# Happy Birthday Jrs!!



## Ciddian (Mar 15, 2006)

Heeeeeyyy... Saw you are having a b-day today! 

Happy birthday!


----------



## pat3612 (Jan 29, 2008)

Happy Birthday JRs to your health and happiness .Pat


----------



## jrs (Mar 18, 2006)

Thank you everyone. Pretty low key day for me. I am trying to keep it subtle because next year is my mid-life crisis bday! In other words I am in the market for a sports car, a taupe(sp???) and a really young hot gold digger mistress!


----------



## wtac (Mar 17, 2006)

Happy B-day!!!

I hear what yer say'n, 39yrs meself .

I'd prefer athe Aston Martin V12 Vantage w/the watch that locks/unlocks it over arm/eye candy...yeah baby!!!


----------



## hojimoe (Mar 7, 2008)

lol you guys, 

happy bday Jrs, hope you do something fun today!
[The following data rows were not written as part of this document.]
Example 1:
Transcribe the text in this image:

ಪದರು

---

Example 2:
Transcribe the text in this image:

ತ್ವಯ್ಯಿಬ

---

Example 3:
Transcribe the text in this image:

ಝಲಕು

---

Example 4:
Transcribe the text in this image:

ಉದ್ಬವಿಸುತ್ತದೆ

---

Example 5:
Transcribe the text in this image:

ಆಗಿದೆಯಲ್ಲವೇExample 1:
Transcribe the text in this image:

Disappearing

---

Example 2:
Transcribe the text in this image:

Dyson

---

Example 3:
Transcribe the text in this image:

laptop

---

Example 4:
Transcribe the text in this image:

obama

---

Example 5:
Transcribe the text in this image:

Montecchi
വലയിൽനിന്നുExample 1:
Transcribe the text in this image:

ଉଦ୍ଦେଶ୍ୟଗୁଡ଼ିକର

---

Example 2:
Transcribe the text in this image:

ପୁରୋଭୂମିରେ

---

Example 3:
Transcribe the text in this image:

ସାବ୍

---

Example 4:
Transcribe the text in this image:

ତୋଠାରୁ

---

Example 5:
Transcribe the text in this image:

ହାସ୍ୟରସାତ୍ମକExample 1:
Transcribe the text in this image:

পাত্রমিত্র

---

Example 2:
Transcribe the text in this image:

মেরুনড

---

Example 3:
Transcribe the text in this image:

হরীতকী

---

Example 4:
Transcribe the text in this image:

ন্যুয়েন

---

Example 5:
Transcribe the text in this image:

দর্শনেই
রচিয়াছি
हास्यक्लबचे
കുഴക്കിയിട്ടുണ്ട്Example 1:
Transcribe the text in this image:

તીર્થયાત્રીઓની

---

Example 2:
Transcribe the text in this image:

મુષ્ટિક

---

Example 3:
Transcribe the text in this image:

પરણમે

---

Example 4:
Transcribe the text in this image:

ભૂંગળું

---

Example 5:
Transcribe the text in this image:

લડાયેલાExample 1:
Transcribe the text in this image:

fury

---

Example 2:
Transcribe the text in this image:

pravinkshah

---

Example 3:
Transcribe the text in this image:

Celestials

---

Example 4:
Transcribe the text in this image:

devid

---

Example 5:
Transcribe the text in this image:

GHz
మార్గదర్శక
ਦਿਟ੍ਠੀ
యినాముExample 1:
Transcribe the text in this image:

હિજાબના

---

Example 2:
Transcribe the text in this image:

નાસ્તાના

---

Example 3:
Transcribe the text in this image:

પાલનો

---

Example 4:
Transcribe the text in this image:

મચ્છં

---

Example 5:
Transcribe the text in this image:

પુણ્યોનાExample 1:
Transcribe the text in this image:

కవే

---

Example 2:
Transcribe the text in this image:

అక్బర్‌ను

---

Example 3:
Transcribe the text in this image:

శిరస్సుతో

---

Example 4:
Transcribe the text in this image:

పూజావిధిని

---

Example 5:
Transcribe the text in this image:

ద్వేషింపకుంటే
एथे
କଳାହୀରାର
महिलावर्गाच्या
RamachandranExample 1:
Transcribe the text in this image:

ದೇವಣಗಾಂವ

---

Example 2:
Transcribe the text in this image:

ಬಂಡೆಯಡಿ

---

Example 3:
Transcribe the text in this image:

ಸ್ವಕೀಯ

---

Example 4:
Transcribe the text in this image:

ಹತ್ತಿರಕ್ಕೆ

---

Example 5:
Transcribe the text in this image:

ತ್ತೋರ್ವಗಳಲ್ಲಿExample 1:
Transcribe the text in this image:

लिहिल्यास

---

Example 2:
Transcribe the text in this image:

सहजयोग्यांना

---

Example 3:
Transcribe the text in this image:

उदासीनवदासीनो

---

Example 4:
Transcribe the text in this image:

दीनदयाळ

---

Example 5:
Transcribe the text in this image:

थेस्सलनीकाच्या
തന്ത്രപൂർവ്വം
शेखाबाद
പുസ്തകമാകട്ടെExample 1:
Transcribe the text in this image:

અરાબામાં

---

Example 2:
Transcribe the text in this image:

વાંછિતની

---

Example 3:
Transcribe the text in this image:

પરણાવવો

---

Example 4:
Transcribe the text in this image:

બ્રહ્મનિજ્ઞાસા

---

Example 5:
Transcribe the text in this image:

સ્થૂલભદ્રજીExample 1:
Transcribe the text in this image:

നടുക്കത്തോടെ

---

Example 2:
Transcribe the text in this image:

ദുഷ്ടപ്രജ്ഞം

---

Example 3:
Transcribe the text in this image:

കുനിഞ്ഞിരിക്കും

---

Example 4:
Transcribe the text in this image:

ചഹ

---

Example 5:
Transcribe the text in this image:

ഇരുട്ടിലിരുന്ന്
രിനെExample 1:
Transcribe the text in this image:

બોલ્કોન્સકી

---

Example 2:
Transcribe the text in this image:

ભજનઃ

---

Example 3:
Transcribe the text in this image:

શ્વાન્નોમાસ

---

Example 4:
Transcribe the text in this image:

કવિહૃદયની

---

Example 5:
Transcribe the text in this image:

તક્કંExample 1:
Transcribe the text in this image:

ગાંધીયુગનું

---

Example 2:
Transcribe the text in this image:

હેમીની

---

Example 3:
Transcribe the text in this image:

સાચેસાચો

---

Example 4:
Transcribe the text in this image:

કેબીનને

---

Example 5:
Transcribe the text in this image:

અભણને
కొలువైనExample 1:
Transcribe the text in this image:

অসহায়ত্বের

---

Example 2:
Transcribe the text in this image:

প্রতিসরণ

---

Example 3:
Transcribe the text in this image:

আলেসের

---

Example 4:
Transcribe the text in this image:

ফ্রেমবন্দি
mid-life crisis, just don't buy the shell and chasis to a 1967 shelby 427 cobra like my dad did back when I was in grade 7, now I'm done college and he's done bugger all to it, and it about to sell it.... and get a testarossa 

that damn cobra has been in our garage, for darn near 9 years lol.... we haven't parked in our garage in over 15 years ...he had a boat before that! LOL...again needed to repair it, it was a 24' ciggarette cruiser lol


----------



## wtac (Mar 17, 2006)

I think it's part of the Y chromosome to get a "toy" to work on .


----------



## xr8dride (Feb 24, 2009)

I know it's your birthday and all but you're biting my hairstyle!!! Have yourself a good one. *cheers*


----------